Texte de référence →
□ □ □ □ □

3. Interprétation constitutionnelle, au cœur de l’office du juge constitutionnel dans l’exception d’inconstitutionnalité

La théorie du droit constitutionnel reconnaît unanimement la spécificité de la Constitution, en tant que norme juridique. La spécificité de la Constitution réside dans sa composition, qui se compose de principes dont le contenu prescriptif et la portée sont définis et précisés par l’interprétation du juge constitutionnel. L’interprétation constitutionnelle, dès lors, confère aux dispositions constitutionnelles leurs effets concrets et donne vie à la Constitution. Elle permet également d’assurer une cohérence au dispositif constitutionnel, garantissant ainsi la cohésion de l’ensemble de l’ordonnancement juridique. C’est en ce sens que se définit l’office du juge constitutionnel.

□ □ □ □ □

Travail demandé →
(a) Recopiez le passage du texte de référence allant de « 3. Interprétation constitutionnelle, au » à « l’office du juge constitutionnel. », en remplaçant « juge constitutionnel » par « Conseil constitutionnel ».
(b) Répondez à ces questions sur le texte de référence.
(i) De quoi se compose la Constitution ?
(ii) Que confère l’interprétation constitutionnelle aux dispositions constitutionnelles ?
(iii) Quelle cohésion la cohérence du dispositif constitutionnel garantit-elle ?
Appuyez-vous uniquement sur le texte de référence.

□ □ □ □ □

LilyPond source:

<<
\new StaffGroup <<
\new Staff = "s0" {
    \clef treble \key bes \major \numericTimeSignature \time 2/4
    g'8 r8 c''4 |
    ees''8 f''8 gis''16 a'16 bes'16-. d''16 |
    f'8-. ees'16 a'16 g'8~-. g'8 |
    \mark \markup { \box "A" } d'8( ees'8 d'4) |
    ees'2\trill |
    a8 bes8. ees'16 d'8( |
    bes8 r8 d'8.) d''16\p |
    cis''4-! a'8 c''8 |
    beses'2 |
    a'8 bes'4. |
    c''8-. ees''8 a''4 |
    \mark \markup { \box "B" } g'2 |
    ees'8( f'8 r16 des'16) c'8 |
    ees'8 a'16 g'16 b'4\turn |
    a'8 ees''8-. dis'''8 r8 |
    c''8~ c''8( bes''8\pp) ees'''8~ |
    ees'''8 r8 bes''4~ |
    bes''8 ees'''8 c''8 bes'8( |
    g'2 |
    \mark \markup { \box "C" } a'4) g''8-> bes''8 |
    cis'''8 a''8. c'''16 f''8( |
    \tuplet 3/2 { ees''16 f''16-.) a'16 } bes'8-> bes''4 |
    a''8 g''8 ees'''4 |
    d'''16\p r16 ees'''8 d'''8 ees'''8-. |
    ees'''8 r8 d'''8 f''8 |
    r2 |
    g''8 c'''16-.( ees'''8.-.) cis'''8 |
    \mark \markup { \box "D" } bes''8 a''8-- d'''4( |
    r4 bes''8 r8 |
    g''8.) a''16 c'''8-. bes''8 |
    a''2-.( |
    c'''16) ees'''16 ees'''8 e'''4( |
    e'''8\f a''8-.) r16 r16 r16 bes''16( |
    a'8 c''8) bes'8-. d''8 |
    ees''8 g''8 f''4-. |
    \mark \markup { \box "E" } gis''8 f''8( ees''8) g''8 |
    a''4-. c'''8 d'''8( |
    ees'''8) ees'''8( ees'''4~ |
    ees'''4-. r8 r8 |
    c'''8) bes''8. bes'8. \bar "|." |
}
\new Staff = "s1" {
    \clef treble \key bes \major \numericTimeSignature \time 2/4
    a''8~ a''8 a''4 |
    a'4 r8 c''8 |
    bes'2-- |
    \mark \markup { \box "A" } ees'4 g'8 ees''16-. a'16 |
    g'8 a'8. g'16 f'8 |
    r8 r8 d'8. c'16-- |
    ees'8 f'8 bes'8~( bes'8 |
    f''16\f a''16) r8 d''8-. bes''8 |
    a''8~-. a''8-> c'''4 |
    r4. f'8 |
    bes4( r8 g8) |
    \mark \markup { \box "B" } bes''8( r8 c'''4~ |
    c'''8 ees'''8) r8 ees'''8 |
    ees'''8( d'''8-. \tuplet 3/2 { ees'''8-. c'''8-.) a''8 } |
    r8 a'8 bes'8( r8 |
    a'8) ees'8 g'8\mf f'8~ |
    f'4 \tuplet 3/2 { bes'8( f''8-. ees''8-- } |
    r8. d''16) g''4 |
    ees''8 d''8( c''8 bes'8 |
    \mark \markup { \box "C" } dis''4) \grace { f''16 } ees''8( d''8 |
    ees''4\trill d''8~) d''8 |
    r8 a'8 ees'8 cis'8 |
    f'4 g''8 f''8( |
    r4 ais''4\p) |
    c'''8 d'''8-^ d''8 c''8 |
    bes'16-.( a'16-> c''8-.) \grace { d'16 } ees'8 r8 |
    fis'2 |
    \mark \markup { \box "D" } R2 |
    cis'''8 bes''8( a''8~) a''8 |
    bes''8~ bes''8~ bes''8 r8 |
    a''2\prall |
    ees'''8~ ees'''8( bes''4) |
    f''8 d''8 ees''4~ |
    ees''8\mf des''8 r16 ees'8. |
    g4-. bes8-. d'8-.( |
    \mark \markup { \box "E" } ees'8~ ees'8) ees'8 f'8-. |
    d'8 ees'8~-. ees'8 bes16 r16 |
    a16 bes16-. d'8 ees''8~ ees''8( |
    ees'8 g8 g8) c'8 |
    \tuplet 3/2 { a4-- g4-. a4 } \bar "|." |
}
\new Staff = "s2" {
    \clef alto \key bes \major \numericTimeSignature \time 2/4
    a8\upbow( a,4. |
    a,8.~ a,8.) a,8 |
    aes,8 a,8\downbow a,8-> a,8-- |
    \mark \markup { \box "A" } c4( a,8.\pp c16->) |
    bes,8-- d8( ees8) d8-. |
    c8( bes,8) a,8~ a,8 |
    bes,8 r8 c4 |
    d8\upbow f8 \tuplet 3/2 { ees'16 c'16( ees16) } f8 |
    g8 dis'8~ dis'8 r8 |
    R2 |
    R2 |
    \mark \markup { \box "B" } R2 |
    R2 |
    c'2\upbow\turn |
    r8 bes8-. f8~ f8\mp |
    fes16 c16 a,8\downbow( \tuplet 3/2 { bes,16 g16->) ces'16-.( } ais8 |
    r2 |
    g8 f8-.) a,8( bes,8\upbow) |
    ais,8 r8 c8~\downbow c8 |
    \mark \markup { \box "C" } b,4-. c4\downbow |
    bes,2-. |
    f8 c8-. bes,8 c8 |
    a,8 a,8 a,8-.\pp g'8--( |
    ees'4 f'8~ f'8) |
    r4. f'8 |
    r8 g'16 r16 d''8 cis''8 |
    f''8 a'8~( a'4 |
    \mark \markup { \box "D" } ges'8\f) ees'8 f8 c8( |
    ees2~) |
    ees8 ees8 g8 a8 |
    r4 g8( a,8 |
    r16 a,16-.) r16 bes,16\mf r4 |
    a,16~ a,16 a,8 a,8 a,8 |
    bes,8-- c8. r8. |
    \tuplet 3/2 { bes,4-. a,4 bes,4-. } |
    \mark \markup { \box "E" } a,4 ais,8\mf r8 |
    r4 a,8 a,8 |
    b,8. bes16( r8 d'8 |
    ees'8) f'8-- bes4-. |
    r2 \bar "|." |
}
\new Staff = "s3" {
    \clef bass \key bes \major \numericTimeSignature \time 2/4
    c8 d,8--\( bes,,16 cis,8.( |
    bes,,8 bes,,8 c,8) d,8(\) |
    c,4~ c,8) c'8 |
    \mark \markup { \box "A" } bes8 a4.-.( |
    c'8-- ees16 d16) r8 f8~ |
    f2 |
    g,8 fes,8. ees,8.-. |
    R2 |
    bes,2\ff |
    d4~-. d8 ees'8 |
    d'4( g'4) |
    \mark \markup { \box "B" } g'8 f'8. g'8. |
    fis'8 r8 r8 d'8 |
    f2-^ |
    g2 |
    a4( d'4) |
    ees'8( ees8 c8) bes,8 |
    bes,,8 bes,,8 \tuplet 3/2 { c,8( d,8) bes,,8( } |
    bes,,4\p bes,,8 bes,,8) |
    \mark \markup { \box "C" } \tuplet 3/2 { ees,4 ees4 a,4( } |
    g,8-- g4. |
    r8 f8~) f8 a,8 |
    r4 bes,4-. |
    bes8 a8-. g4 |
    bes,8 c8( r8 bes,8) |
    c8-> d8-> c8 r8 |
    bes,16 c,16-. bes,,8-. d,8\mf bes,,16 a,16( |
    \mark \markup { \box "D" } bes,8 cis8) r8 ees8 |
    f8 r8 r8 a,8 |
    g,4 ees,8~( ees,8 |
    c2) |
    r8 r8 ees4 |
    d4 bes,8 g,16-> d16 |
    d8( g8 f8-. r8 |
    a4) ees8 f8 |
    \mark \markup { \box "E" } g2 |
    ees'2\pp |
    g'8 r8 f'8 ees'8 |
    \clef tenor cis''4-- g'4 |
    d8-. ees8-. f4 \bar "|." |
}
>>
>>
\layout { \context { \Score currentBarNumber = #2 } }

□ □ □ □ □

Réponses attendues →
(a)
3. Interprétation constitutionnelle, au cœur de l’office du Conseil constitutionnel dans l’exception d’inconstitutionnalité

La théorie du droit constitutionnel reconnaît unanimement la spécificité de la Constitution, en tant que norme juridique. La spécificité de la Constitution réside dans sa composition, qui se compose de principes dont le contenu prescriptif et la portée sont définis et précisés par l’interprétation du Conseil constitutionnel. L’interprétation constitutionnelle, dès lors, confère aux dispositions constitutionnelles leurs effets concrets et donne vie à la Constitution. Elle permet également d’assurer une cohérence au dispositif constitutionnel, garantissant ainsi la cohésion de l’ensemble de l’ordonnancement juridique. C’est en ce sens que se définit l’office du Conseil constitutionnel.

(b)
(i) De principes dont le contenu prescriptif et la portée sont définis et précisés par l’interprétation du juge constitutionnel.
(ii) Leurs effets concrets.
(iii) La cohésion de l’ensemble de l’ordonnancement juridique.